The Ministry of Justice has the largest executive power fallen under federal courts. The Article 23 Proclamation 471/2005 detailed about the power of Ministry of Justice:
- Is chief advisor to the Federal Government on matters of law;
- Represents the Federal Government in criminal cases falling under the jurisdiction of the Federal Courts;
- Orders the conduct of investigation where it believes that a crime the adjudication of which falls under the jurisdiction of the federal courts has been committed; orders the discontinuance of an investigation or instructs further investigation on good cause; withdraw criminal charges in accordance with the law;
- Studies the causes of and the methods of crime prevention; devise ways and means of crime prevention; coordinate the relevant government organs in crime prevention;
- Ensure that witnesses to a criminal case are accorded protection, as necessary;
- Assists victims of crimes or violations of human rights in civil proceedings to claim damages where such victims are unable to institute such claims in federal courts and to follow up the proceeding on their own;
- Institutes or cause the institution of suits or intervene at any stage of the proceedings of such suits before federal and regional state courts, any judicial body or arbitration tribunal where the rights and interests of the public and of the Federal Government so require
- Registers religious organizations, nonprofit making foreign organizations and, unless specific power is given to other government organs, non-governmental organizations and associations operating in the cities of Addis Ababa and Dire Dawa or in more than one Regional State
- Follows up, as necessary, the handling of civil suits and claims to which the federal government organs are parties; cause reports to be submitted to it on same, and ensure that competent staff is assigned for the purpose
- Assists in the preparation of draft laws when, so requested by federal and regional state organs
- Issues, supervises and revokes licenses advocates for practicing before federal courts
- Provides legal education through the use of various methods with a view to raising public legal consciousness in relation to the protection of human rights; cooperate with the appropriate bodies regarding legal education and training;
- Undertakes legal reform studies and carry out the codification and consolidation of federal laws; collect regional State laws and consolidate.

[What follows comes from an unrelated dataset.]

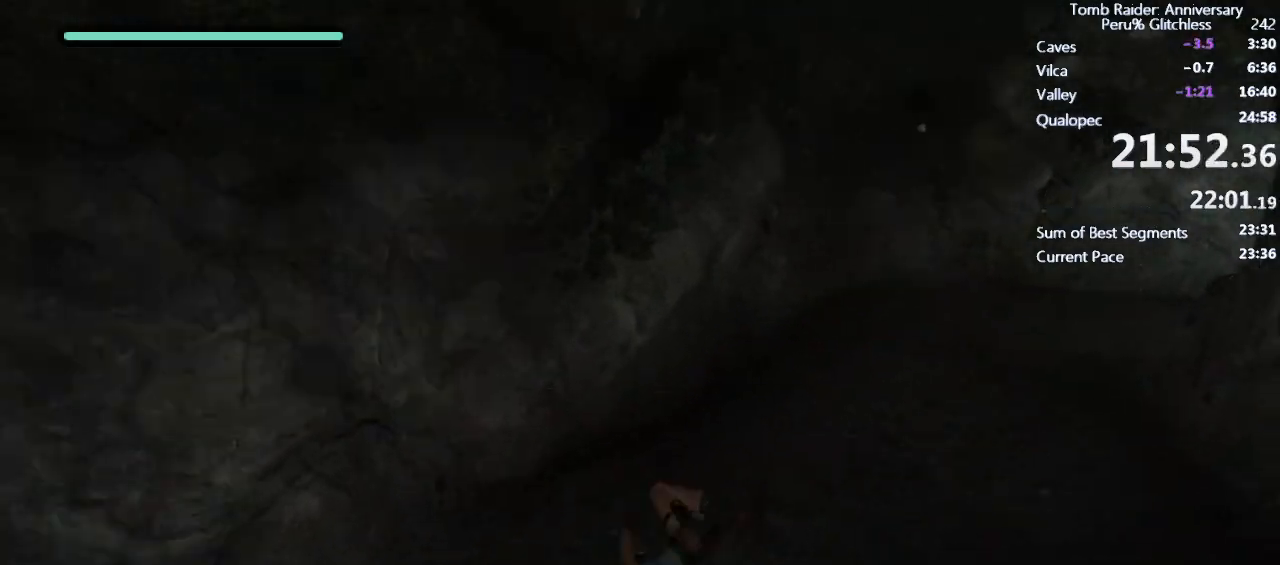
{"keys": ["d", "w"], "mouse": ["right"], "events": [[183, "ctrl", "down"], [317, "ctrl", "up"]]}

===Federal Police Commission===
The Federal Police Commission was established in 1995 under Proclamation No.313/2013, which is accountable for Ministry of Federal Affairs. The Federal Police Commission has the following duties and functions:
- Prevent and investigate crimes that fall under the jurisdiction of Federal Courts
- Prevent any activities in violation of the Constitution that may endanger the Constitutional order
- Prevent violence against public peace, hooliganism, terrorism, trafficking in and transferring of drugs
- Prevent crimes against the interests and institutions of the Federal Government
- Without prejudice to Sub-Article (2) of this Article, maintain law and order in any region in accordance with the order of the Federal Government when there is a deteriorating security situation beyond the control of the concerned region and a request for intervention is made by the region: or when disputes arise between two or more regions and the situation becomes dangerous for the Federal security
- Safeguard the security of borders, airports, railway lines and terminals, mining areas, and other vital institutions of the Federal Government
- Give security protection to higher officials of the Federal Government and dignitaries of foreign countries
- Execute orders and decisions of courts
- Execute orders issued by the Federal Public Prosecutor in regard to investigation of crimes
- Issue a certificate of no criminal record

===Federal Prison Commission===
The Federal Prison Commission also coded in Proclamation No. 365/2003 accountable to the Ministry of Federal Affairs. They have a role of disciplinary actions toward prisoners, providing rehabilitation to ease the prisoner's behavior and conduct. It has a power to most prison facilities.